Damn, look what grew out of a silly quip about the word "ain't". I must keep both hands on the keyboard, or I'll lose my inspiration before due time. I want to continue this.
You lead me away, your crooked arthritic fingers grasping my arms and nudging my back. One of you pinches my nipple and smiles a gap-toothed smile, ostensibly to say "now, it wasn't that bad, was it, boy?". His erection is very prominent through the thick rough fabric of whatever monks wear down there. I check out the rest of your crotches, and feel my own balls relax. (Watch it! What kind of stylistic hodgepodge is this? Do you want to go back to the Grand Linguisitor?) I realize you're not as old as you look, mostly in your fifties, just really worn down by the kind of life you lead.

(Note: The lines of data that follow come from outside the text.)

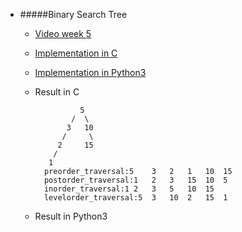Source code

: * #####Binary Search Tree
	* [Video week 5](https://www.coursera.org/learn/data-structures-optimizing-performance/home/week/5)
	* [Implementation in C](https://github.com/zpoint/Algorithms/tree/master/Tree/BST/bst.c)
	* [Implementation in Python3](https://github.com/zpoint/Algorithms/tree/master/Tree/BST/bst.py)

	* Result in C

                    5
		     	  /  \
		         3   10
	            /     \
	           2     15
	          /
             1
        	preorder_traversal:5	3	2	1	10	15
			postorder_traversal:1	2	3	15	10	5
			inorder_traversal:1	2	3	5	10	15
			levelorder_traversal:5	3	10	2	15	1




	* Result in Python3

All of this is certainly unpleasant, and not sexual at all (unlike observing myself in third person from here; I must stop and decline a Latin noun to last longer), but I feel I have something to say to you, along the lines of: "I can see past your outward decrepitude. I know each of you can, with a single prod, a single stab, wield formidable and humbling power over my body. But your faith is stronger yet, and in it I put my faith that you will observe the instruction that I be spared the rod.
"Speaking of which, you're never revoking my right to use the subjunctive 'be'. 'That I be' is syntactic sodomy. Never is an English subordinate clause more subordinate than with that stiff verb form inserted into it to signify a demand or a desired state of things. Which, if you pardon the tasteless innuendo, is right up my street."
Then I jack off each monk in turn through the rough fabric, and live happily ever after. This is getting a little cringey, isn't it?
Wait till you hear why he's "Mr. Man". His name is -- well, it could be Andrew, or André, or Anders. It's none of those, but you get the idea. You really should be able to figure out the rest on your own.